In der neuen Verhandlung vor dem VG begegnete der Kläger im zweiten Durchgang dem Vorwurf, den Antrag auf Kriegsdienstverweigerung so spät gestellt zu haben und "weichlich" zu sein u.a. mit Zeugnissen dazu, dass er als Kind im Zweiten Weltkrieg "Tieffliegerangriffe erlebt und einen Nervenschock erlitten" habe, "als ein benachbartes Haus von einem Bombenvolltreffer zerstört" wurde, so dass "er noch lange gestottert habe". Ärzte bestätigten ihm, dass sein Stottern und seine Zurückhaltung auf diese traumatischen Kriegserlebnisse zurückzuführen sei. Das VG wies die Klage auf Anerkennung als Kriegsdienstverweigerer aus Gewissensgründen erneut ab.

Keine Geduld zeigten die Bundesrichter nun in ihrem Revisionsurteil vom 3. November 1967: Trotz der "zahlreichen rechtlichen Mängel" verwiesen sie die Sache nicht zurück, sondern entschieden selbst, dass der inzwischen 30-jährige und verheiratete Mann seine Gewissensgründe hinreichend dargetan habe –  die nervliche Belastung, die er als Kind erlitten hatte, habe das VG nicht einfach unberücksichtigt lassen dürfen.

Nicht jedes Stottern führte zur Rechtswohltat

Bemerkenswert ist, dass zu den Bundesrichtern, die im Fall des niedersächsischen Kriegsdienstverweigerers entschieden, auch Dr. Hans-Walter Zinser (1908–1972) zählte, ehemaliges SA- und NSDAP-Mitglied, der im Zweiten Weltkrieg in der deutschen Verwaltung des Generalgouvernements tätig war, und zwar in einem geografischen Zentrum des Massenmords an den Juden in Polen.

Das führt zu einem untergründigen Vergleich: Einen Anspruch auf Leistungen nach dem Bundesentschädigungsgesetz verneinte der Bundesgerichtshof (BGH) mit Beschluss vom 27. März 1963 im Fall eines Mannes, der angegeben hatte "er leide unter einer Neurose, die durch Stottern, Schlaflosigkeit und Depressionen gekennzeichnet werde" (Az. IV ZB 461/62).

Sein u.a. durch Stottern gekennzeichnetes Leiden habe seine Ursache in folgendem Ereignis gehabt: Im Oktober 1939 "sei er von deutschen Soldaten mit dem Gewehrkolben über den Kopf geschlagen und dabei als 'Judenjunge' beschimpft worden, weil er polnischen Gefangenen Trinkwasser gereicht habe".

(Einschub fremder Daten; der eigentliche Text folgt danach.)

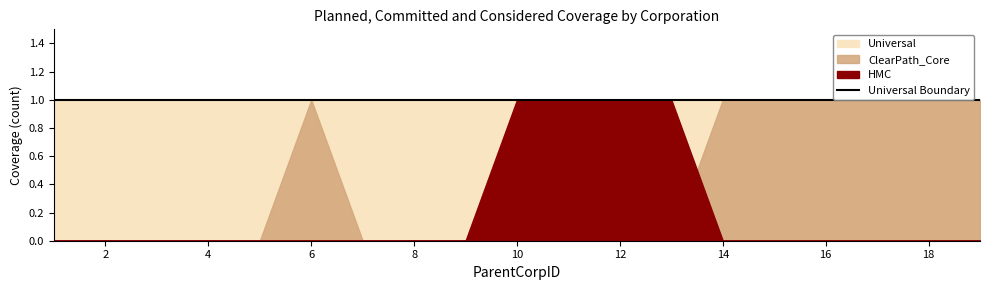

Does the chart display data point markers on the line(s)?

No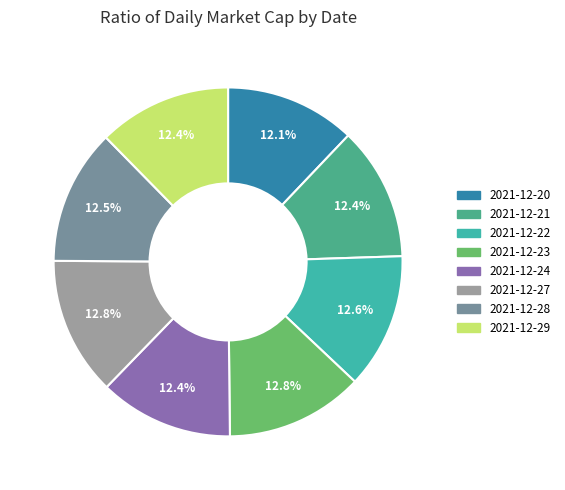

True or false: 2021-12-27 accounts for 1% of the total.

False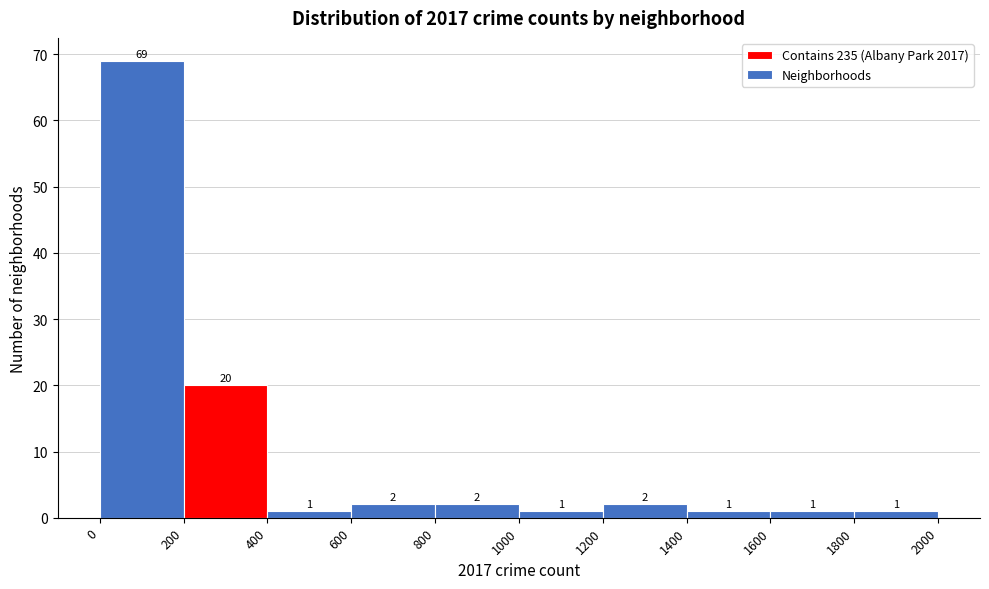

Which range on the x-axis has the tallest bar?

0 to 200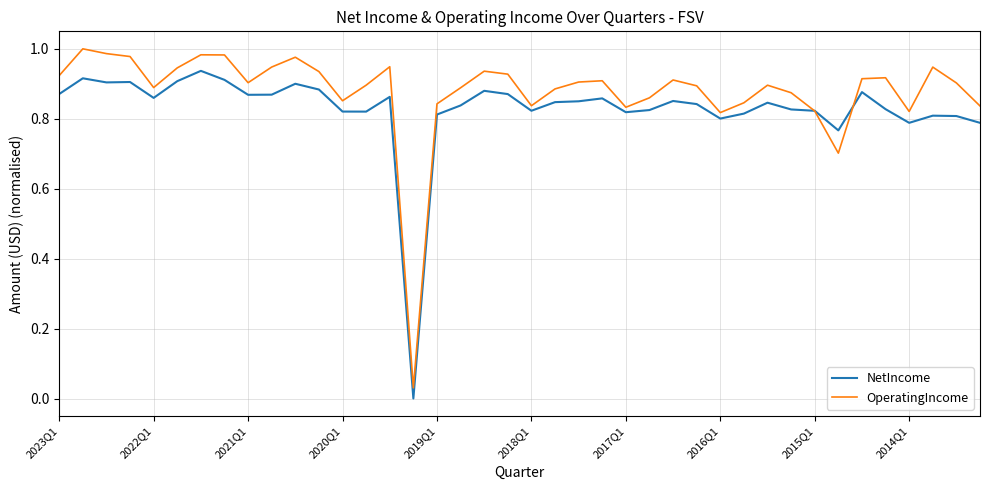

List the series in order of their peak value, highest first.

OperatingIncome, NetIncome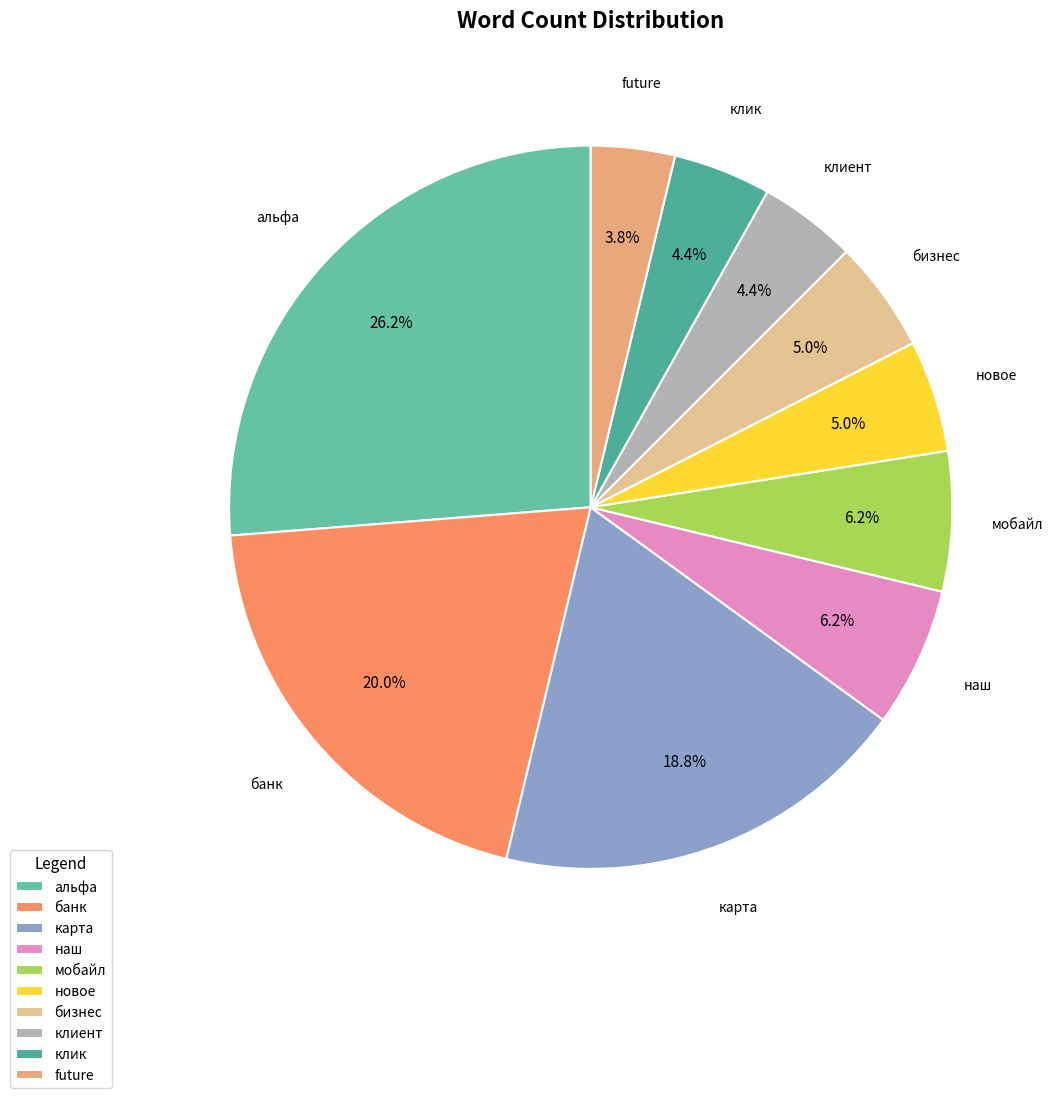

How many segments does this pie chart have?

10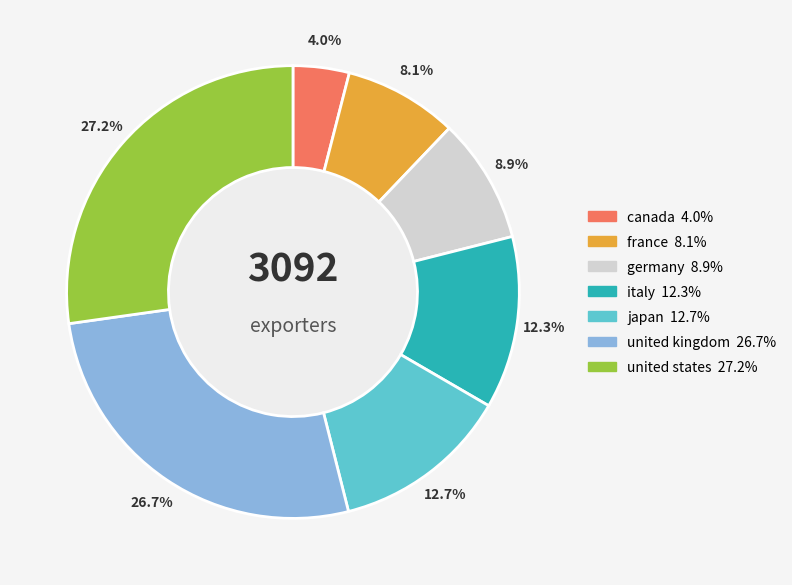

Does france represent more than half of the total?

No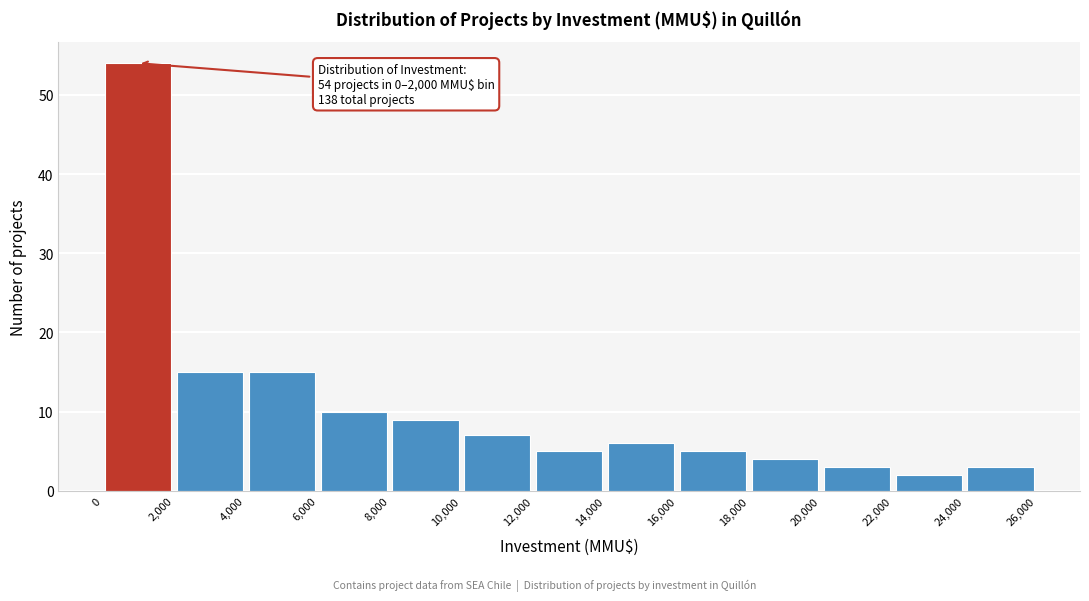

Over which range of the x-axis is the bar tallest?

0 to 2,000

Land- und Oberlandesgericht waren der Auffassung, dass "nach dem heutigen Stande der medizinischen Wissenschaft zur Neurosefrage eine einmalige, wenn auch schwere Mißhandlung nicht geeignet sei, neurotische Erscheinungen über einen so langen Zeitraum fortbesteht [sic!] zu lassen". Der BGH billigte, dass dieser Befund von den Richtern ohne ärztlichen Sachverstand anhand des "medizinischen Fachschrifttums" getroffen wurde.